# General Relativity: Curvature and Stress Energy Tensor

Hello all,

I have a quick question regarding the relation of the space-time metric and the curvature. I have determined the space-time metric, g_(alpha beta), but I am unsure as how to go from the line element ds^2 = [ 1 + (dz/dr)^2] dr^2 + r^2 dtheta^2
and the space-time metric g to the curvature R_(alpha beta)
which I can then use R_(alpha beta) = (G/c^4) T_(alpha beta) to find the stress energy tensor. So, stated in another way, my question is how do I go from line element and space-time metric to the curvature? Do I have to go through all of the Christoffel symbols and is there a formula to help with this?

Stephen

stevendaryl
Staff Emeritus
Hello all,

I have a quick question regarding the relation of the space-time metric and the curvature. I have determined the space-time metric, g_(alpha beta), but I am unsure as how to go from the line element ds^2 = [ 1 + (dz/dr)^2] dr^2 + r^2 dtheta^2
and the space-time metric g to the curvature R_(alpha beta)
which I can then use R_(alpha beta) = (G/c^4) T_(alpha beta) to find the stress energy tensor. So, stated in another way, my question is how do I go from line element and space-time metric to the curvature? Do I have to go through all of the Christoffel symbols and is there a formula to help with this?
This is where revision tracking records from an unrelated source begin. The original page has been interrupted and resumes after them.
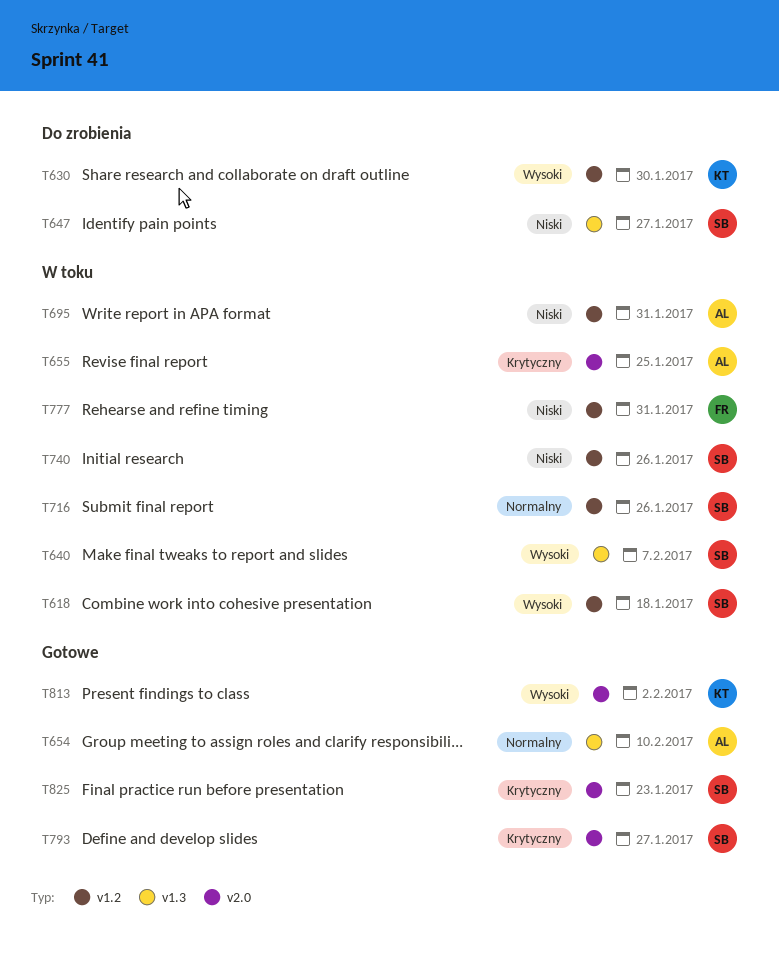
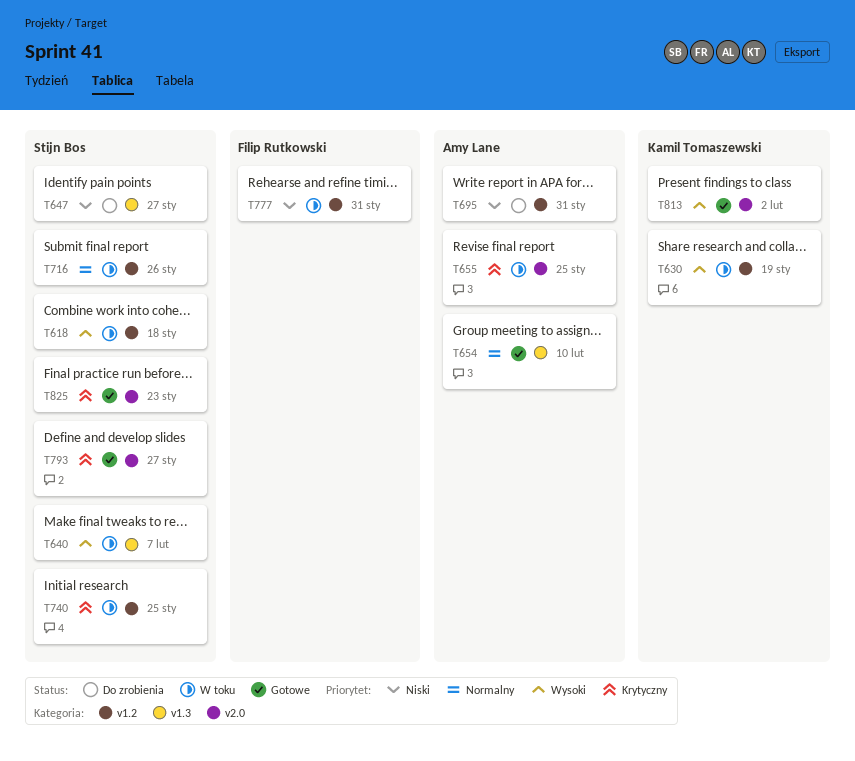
T630, status: Do zrobienia -> W toku
T630, due: Jan 30 -> Jan 19
T695, status: W toku -> Do zrobienia
T740, priority: Niski -> Krytyczny
T740, due: Jan 26 -> Jan 25

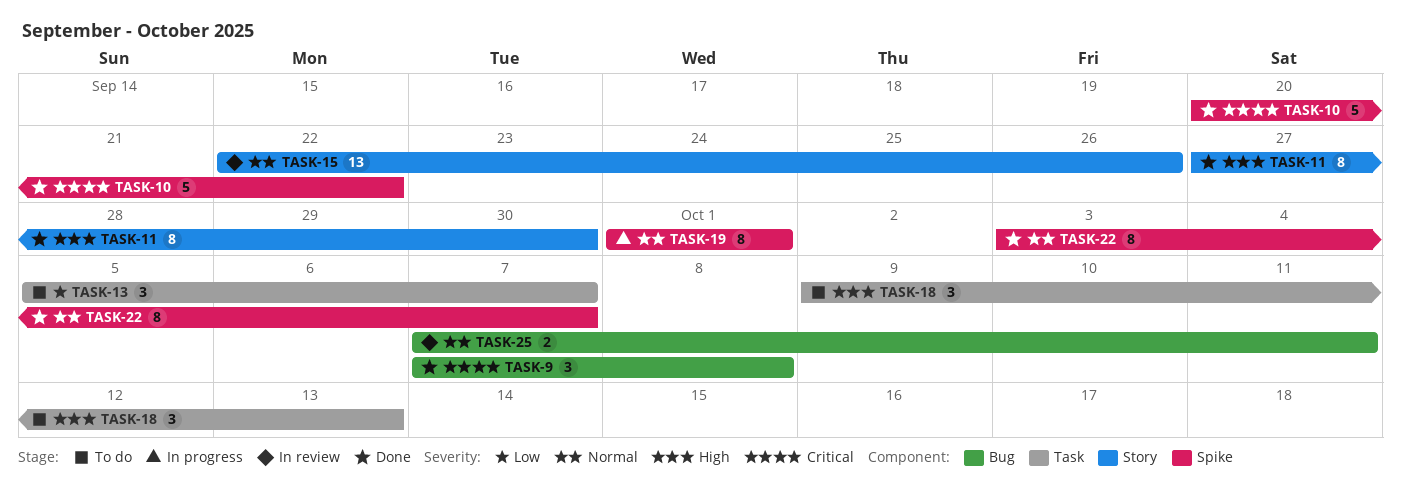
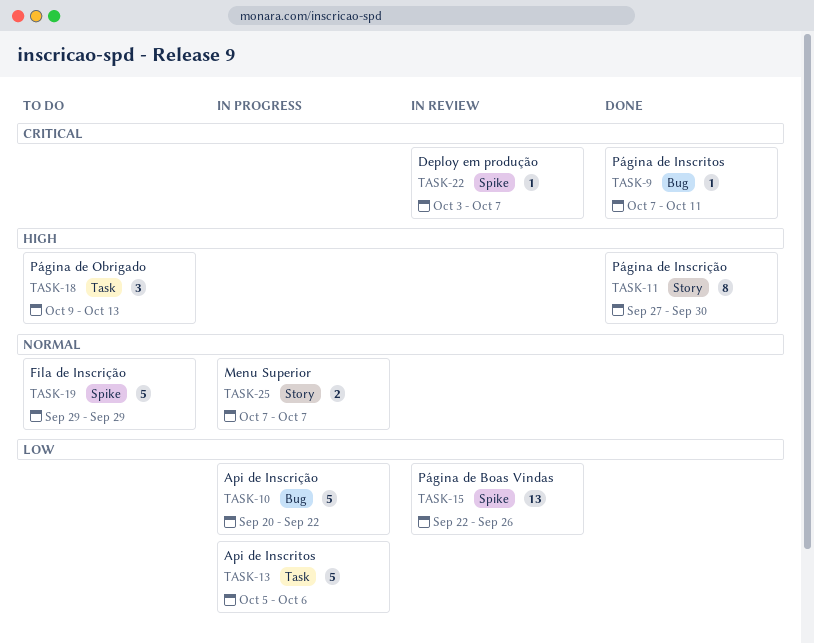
TASK-9, estimate: 3 -> 1
TASK-9, due: Oct 8 -> Oct 11
TASK-10, status: Done -> In progress
TASK-10, priority: Critical -> Low
TASK-10, label: Spike -> Bug
TASK-13, status: To do -> In progress
TASK-13, estimate: 3 -> 5
TASK-13, due: Oct 7 -> Oct 6
TASK-15, priority: Normal -> Low
TASK-15, label: Story -> Spike
TASK-19, status: In progress -> To do
TASK-19, estimate: 8 -> 5
TASK-19, start: Oct 1 -> Sep 29
TASK-19, due: Oct 1 -> Sep 29
TASK-22, status: Done -> In review
TASK-22, priority: Normal -> Critical
TASK-22, estimate: 8 -> 1
TASK-25, status: In review -> In progress
TASK-25, label: Bug -> Story
TASK-25, due: Oct 11 -> Oct 7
First, from the line element, you can read off the metric components: the quantity multiplying $dr^2$ is $g_{rr}$, and the quantity multiplying $d\theta^2$ is $g_{\theta \theta}$.
Next, from $g_{\alpha \beta}$ and its inverse $g^{\alpha \beta}$ and its derivatives, you can compute the Christoffel symbols $\Gamma^\mu_{\alpha \beta}$.
Finally, from $\Gamma^\mu_{\alpha \beta}$, its derivatives, and $g$ and its inverse, you can compute $R^\mu_{\alpha \beta \gamma}$. As far as I know, there is no shorter way.